1. Ask the user (client, student or employee) to complete his or her version of the appropriate form focusing on current feelings and attitudes. [Instead, the user form may serve as a guide for an oral interview, if that seems more appropriate for the situation.]

2. Complete the provider version of the instrument and identify any discrepancies between your version and the user version. Also identify factors that may hinder the user's acceptance or use of the technology. Questions requiring information that you do not currently have should be left blank with a notation to obtain that information later.

3. Discuss with the user those factors that may indicate problems with his or her acceptance or appropriate use of the technology.

4. After you have noted the problem areas, work with the user to identify specific intervention strategies and devise an action plan to address the problems and to describe proposed interventions.

5. Commit to writing the strategies and action plans, for experience has shown that plans that are merely verbalized are not implemented as frequently as written plans. Written plans also serve as documentation and can provide the justification for any subsequent actions such as requests for funding or release time for training, etc.

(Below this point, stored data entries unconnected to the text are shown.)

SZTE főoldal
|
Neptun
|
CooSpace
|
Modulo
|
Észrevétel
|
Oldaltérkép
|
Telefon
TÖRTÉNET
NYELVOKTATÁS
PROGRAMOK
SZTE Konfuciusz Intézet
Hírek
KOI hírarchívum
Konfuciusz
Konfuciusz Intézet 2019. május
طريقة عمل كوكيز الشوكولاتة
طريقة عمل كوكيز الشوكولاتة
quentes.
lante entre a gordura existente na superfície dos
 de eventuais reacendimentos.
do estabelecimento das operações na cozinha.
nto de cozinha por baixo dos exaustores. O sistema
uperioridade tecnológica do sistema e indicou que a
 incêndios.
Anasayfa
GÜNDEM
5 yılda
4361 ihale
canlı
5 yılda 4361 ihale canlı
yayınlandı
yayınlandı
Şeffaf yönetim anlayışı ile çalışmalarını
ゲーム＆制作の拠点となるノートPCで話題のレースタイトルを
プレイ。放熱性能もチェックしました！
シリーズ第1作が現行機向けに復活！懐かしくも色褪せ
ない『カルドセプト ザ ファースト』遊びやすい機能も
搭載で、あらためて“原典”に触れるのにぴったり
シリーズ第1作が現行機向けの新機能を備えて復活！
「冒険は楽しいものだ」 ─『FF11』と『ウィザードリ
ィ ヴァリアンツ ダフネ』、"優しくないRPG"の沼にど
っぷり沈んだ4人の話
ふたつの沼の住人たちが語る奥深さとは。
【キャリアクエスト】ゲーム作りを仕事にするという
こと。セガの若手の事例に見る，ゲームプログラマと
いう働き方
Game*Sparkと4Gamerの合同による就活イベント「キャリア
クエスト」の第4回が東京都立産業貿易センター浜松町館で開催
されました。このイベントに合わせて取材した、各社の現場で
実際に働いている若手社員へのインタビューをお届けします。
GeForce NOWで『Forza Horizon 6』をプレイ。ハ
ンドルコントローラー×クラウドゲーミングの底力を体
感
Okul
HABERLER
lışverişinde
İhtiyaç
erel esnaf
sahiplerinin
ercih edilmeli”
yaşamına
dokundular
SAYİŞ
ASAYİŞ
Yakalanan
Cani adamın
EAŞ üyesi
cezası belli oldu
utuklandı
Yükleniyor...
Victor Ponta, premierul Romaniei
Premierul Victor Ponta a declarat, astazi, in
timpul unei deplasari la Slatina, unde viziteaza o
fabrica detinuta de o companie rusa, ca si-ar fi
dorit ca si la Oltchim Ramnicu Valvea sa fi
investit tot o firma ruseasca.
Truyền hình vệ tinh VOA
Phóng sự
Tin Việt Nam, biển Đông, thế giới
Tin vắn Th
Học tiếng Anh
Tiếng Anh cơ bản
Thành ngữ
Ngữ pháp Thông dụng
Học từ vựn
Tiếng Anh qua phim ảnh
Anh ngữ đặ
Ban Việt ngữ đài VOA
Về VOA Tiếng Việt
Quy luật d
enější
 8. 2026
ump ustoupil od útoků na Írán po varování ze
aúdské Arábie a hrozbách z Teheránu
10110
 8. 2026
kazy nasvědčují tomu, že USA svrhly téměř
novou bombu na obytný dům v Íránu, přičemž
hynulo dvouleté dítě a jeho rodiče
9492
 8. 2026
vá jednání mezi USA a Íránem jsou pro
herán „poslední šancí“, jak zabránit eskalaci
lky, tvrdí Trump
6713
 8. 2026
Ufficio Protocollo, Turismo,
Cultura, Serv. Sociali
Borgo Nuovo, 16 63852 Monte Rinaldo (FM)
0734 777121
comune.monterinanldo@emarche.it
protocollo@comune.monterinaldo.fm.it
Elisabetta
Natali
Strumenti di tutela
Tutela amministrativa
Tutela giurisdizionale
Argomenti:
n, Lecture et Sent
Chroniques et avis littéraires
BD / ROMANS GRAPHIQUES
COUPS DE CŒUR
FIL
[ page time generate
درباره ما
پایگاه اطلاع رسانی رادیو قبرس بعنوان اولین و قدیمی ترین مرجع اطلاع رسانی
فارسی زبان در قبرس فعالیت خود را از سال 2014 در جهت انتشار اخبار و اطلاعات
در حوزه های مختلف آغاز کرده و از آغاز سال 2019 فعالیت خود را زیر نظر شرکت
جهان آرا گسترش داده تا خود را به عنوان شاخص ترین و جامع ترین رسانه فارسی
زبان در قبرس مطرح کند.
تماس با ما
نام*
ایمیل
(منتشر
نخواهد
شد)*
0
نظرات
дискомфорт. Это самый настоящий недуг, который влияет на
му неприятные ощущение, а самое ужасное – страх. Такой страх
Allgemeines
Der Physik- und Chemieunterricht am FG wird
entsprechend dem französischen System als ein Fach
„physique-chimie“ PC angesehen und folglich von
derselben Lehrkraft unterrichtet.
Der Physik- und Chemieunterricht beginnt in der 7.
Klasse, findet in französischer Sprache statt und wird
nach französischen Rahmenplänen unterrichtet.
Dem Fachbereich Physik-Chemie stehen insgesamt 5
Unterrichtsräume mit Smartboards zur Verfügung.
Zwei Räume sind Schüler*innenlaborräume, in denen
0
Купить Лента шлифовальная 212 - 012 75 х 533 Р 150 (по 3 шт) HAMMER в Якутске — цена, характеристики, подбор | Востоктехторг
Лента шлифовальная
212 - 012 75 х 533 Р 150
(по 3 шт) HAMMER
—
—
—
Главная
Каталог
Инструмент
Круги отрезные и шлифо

NOTE: The MPT assessments are designed to inform, not to replace professional judgment. They are tools whose purpose is to indicate areas in need of further assessment and intervention, their overarching assumptions being that (a) each match of person and technology is unique and requires individual attention, and (b) technologies are means for achieving goals, not ends in themselves. In studies comparing known technology users to nonusers, the instruments have successfully differentiated the two groups. This only means the instruments have validity for identifying potential obstacles to the optimal use of a technology.